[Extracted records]
=== Section Start ===
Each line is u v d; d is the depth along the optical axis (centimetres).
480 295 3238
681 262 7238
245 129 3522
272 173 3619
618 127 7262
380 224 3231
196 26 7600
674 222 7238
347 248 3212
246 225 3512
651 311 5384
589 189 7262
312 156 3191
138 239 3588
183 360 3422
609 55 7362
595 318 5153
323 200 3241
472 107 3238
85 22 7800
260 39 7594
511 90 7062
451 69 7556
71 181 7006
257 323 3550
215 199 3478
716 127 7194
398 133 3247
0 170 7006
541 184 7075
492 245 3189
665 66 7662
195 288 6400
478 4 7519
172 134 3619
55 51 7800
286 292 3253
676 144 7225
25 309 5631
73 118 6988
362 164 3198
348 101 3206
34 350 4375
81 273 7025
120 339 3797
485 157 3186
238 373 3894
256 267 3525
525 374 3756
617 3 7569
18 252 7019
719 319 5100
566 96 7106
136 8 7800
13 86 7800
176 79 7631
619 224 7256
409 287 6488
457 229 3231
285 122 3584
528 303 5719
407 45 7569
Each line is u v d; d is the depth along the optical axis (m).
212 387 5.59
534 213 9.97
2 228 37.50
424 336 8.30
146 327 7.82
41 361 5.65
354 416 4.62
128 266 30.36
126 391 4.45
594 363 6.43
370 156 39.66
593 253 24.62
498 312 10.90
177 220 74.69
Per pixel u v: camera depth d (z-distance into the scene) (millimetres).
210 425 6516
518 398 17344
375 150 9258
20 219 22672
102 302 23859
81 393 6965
=== Section End ===
(BRIEF) Scan the entries above for the line containing "398 133 3247", and copy it and all lines after it exactly, down to and including the line containing "18 252 7019".

(TASK ANSWER)
398 133 3247
0 170 7006
541 184 7075
492 245 3189
665 66 7662
195 288 6400
478 4 7519
172 134 3619
55 51 7800
286 292 3253
676 144 7225
25 309 5631
73 118 6988
362 164 3198
348 101 3206
34 350 4375
81 273 7025
120 339 3797
485 157 3186
238 373 3894
256 267 3525
525 374 3756
617 3 7569
18 252 7019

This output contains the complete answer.